## SELECTED EXTRACT
Just finished reading Kathleen Norris The Cloister Walk, the book that inspired my decision to live with nuns. A friend of mine recommended a chapter out of the book for me many years ago. She was reading the book for a theology class at Boston College, and a particular chapter on the “otherness” young artists feel. It was such a powerful chapter that I went back and read the whole thing. This time I underlined passages to reflect on later in my writing career.

Norris is full of wisdom and possesses just enough irreverence to keep me reading. Today I had a realization about why I’m drawn to certain mediocre spiritual writers over others who are unarguably geniuses. I’m not calling Norris a mediocre writer, by any means. However, I realized any spiritual reading I come across that is void of confession, no matter how brilliant, doesn’t hold my attention. This is no doubt a sign of my youth and immaturity. Reading older, wiser writers who focus too much on healing and spiritual bliss are at a phase of life I can’t relate to. As insightful as I like to pretend I am, let’s face it: I’m only 24. I relate better to pieces about hangovers, promiscuity, and self-destruction than I do about enlightenment. I especially enjoy art that combines such things.

I felt a moment of impatience, wishing I could have wisdom now, which made me laugh. Wanting immediate results is the opposite of wisdom. It was a reality check, reminding me to stop taking myself so seriously. I need to appreciate the phase of life I’m at–naivety, out-of-control passions, and all.

## EXCERPTED DATA
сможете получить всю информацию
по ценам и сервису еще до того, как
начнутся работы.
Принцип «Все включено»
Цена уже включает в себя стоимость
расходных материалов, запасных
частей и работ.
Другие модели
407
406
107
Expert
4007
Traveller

## TASK REQUIREMENTS
- 1) Answer these from the post about The Cloister Walk:
(a) At which school was the friend reading the book for a theology class?
(b) What age does the writer give?
(c) What does the writer call the opposite of wisdom?
- 2) Reproduce word for word the part of the post about The Cloister Walk that opens with the words containing "Just finished reading" and closes with "my writing career.".
- 3) Does the post about The Cloister Walk support each statement? Answer yes or no and quote the deciding words.
(a) The writer underlined passages in the book for later reflection.
(b) The writer calls Norris a mediocre writer.
(c) The writer relates better to writing about enlightenment than to writing about hangovers.

## TASK-BY-TASK ANSWERS
- 1)
(a) Boston College
(b) 24
(c) Wanting immediate results

- 2)
Just finished reading Kathleen Norris The Cloister Walk, the book that inspired my decision to live with nuns. A friend of mine recommended a chapter out of the book for me many years ago. She was reading the book for a theology class at Boston College, and a particular chapter on the “otherness” young artists feel. It was such a powerful chapter that I went back and read the whole thing. This time I underlined passages to reflect on later in my writing career.

- 3)
(a) Yes: "This time I underlined passages to reflect on later in my writing career."
(b) No: "I’m not calling Norris a mediocre writer, by any means."
(c) No: "I relate better to pieces about hangovers, promiscuity, and self-destruction than I do about enlightenment."